*TASK ITEM*: Change every instance of "square root" to "integer square root" throughout the listing below and reproduce the source text with nothing else altered. Leave the pictures out of your answer.

*EXERCISE MATERIAL*:
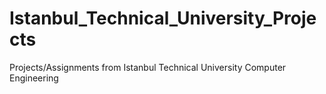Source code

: # Istanbul_Technical_University_Projects
Projects/Assignments from Istanbul Technical University Computer Engineering
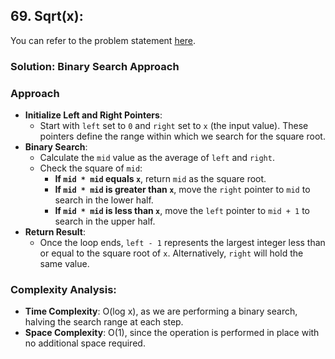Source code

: ## 69. Sqrt(x):

You can refer to the problem statement [here](https://leetcode.com/problems/sqrtx/description/).

### Solution: Binary Search Approach

### Approach

- **Initialize Left and Right Pointers**:
  - Start with `left` set to `0` and `right` set to `x` (the input value). These pointers define the range within which we search for the square root.
- **Binary Search**:
  - Calculate the `mid` value as the average of `left` and `right`.
  - Check the square of `mid`:
    - **If `mid * mid` equals `x`**, return `mid` as the square root.
    - **If `mid * mid` is greater than `x`**, move the `right` pointer to `mid` to search in the lower half.
    - **If `mid * mid` is less than `x`**, move the `left` pointer to `mid + 1` to search in the upper half.
- **Return Result**:
  - Once the loop ends, `left - 1` represents the largest integer less than or equal to the square root of `x`. Alternatively, `right` will hold the same value.

### Complexity Analysis:

- **Time Complexity**: O(log x), as we are performing a binary search, halving the search range at each step.
- **Space Complexity**: O(1), since the operation is performed in place with no additional space required.
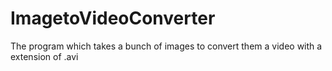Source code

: # ImagetoVideoConverter

The program which takes a bunch of images to convert them a video with a extension of .avi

*EXPECTED ANSWER*:
Source code

: # Istanbul_Technical_University_Projects
Projects/Assignments from Istanbul Technical University Computer Engineering
Source code

: ## 69. Sqrt(x):

You can refer to the problem statement [here](https://leetcode.com/problems/sqrtx/description/).

### Solution: Binary Search Approach

### Approach

- **Initialize Left and Right Pointers**:
  - Start with `left` set to `0` and `right` set to `x` (the input value). These pointers define the range within which we search for the integer square root.
- **Binary Search**:
  - Calculate the `mid` value as the average of `left` and `right`.
  - Check the square of `mid`:
    - **If `mid * mid` equals `x`**, return `mid` as the integer square root.
    - **If `mid * mid` is greater than `x`**, move the `right` pointer to `mid` to search in the lower half.
    - **If `mid * mid` is less than `x`**, move the `left` pointer to `mid + 1` to search in the upper half.
- **Return Result**:
  - Once the loop ends, `left - 1` represents the largest integer less than or equal to the integer square root of `x`. Alternatively, `right` will hold the same value.

### Complexity Analysis:

- **Time Complexity**: O(log x), as we are performing a binary search, halving the search range at each step.
- **Space Complexity**: O(1), since the operation is performed in place with no additional space required.
Source code

: # ImagetoVideoConverter

The program which takes a bunch of images to convert them a video with a extension of .avi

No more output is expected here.